*EXERCISE DESCRIPTION*
I'd like the line containing "X129400000Y-118700000D03*" and each line that follows, through the last line of the material, set down exactly as they are, and no others.

*INPUT*
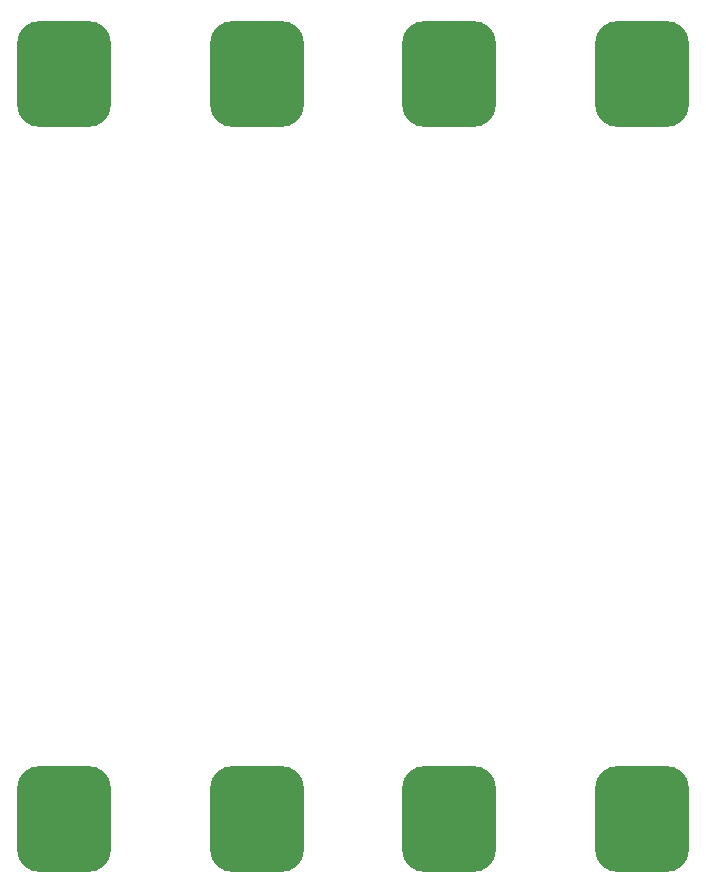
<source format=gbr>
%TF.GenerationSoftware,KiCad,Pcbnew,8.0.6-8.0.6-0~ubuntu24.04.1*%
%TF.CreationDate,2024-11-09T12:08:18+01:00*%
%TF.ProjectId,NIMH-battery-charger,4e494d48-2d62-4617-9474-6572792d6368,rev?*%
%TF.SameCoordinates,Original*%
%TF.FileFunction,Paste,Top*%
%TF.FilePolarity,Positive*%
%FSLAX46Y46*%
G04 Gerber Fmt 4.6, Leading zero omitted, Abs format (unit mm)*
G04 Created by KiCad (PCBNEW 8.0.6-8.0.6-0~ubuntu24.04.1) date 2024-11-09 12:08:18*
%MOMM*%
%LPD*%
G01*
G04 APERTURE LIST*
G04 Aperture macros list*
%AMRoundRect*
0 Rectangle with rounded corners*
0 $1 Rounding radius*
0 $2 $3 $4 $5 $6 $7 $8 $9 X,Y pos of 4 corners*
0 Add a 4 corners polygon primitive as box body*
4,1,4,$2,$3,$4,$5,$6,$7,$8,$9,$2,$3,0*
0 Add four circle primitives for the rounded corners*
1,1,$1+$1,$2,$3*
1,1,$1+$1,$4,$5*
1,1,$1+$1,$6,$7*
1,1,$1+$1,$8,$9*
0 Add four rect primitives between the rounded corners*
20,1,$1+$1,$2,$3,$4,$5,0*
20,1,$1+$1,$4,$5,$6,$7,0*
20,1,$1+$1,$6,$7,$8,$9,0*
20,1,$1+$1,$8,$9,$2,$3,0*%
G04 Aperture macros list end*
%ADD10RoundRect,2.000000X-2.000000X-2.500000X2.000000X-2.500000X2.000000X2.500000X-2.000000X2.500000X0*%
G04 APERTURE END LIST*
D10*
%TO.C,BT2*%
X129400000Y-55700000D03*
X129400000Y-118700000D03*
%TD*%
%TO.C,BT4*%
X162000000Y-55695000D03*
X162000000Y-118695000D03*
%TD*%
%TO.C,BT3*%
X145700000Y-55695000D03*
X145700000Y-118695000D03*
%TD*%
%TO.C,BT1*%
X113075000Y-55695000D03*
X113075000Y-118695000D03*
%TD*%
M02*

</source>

*SOLUTION TO THE PROBLEM*
X129400000Y-118700000D03*
%TD*%
%TO.C,BT4*%
X162000000Y-55695000D03*
X162000000Y-118695000D03*
%TD*%
%TO.C,BT3*%
X145700000Y-55695000D03*
X145700000Y-118695000D03*
%TD*%
%TO.C,BT1*%
X113075000Y-55695000D03*
X113075000Y-118695000D03*
%TD*%
M02*

</source>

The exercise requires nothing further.